▶ _Written task_
Search the records for the string "more" and copy every line where it turns up.

▶ _Information provided_

:::

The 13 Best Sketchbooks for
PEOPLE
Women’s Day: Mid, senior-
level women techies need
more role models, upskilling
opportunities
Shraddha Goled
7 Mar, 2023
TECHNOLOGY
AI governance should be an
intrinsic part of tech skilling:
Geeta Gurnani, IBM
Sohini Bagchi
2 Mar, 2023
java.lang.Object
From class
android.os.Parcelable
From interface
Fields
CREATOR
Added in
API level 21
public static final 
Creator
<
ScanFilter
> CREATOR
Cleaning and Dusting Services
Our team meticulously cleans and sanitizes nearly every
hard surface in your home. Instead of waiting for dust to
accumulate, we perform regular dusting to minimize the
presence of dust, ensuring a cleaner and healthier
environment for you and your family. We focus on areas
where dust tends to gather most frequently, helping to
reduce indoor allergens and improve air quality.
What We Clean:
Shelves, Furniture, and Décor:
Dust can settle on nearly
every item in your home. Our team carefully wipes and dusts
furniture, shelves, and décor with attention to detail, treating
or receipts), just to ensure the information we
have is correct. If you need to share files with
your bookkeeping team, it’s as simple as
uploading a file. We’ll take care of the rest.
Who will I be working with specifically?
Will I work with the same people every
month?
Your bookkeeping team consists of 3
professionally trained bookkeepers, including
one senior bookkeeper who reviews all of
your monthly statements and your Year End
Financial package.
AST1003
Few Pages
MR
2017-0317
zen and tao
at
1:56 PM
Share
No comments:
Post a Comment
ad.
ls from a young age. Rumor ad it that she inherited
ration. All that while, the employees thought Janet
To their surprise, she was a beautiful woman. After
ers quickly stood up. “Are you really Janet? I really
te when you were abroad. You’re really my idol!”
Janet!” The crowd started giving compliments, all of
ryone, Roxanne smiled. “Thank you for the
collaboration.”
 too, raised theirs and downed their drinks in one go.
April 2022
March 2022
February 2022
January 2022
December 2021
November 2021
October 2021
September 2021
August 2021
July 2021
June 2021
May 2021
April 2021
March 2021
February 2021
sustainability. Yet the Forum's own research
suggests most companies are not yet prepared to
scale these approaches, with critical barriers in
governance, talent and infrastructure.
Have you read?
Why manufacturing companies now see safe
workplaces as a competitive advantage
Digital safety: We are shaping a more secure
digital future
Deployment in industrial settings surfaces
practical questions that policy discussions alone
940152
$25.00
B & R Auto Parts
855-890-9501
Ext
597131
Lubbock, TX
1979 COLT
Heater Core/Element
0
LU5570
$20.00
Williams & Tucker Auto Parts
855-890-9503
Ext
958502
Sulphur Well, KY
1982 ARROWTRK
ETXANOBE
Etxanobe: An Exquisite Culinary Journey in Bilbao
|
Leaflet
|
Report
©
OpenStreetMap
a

:::

▶ _Result_
more role models, upskilling
Digital safety: We are shaping a more secure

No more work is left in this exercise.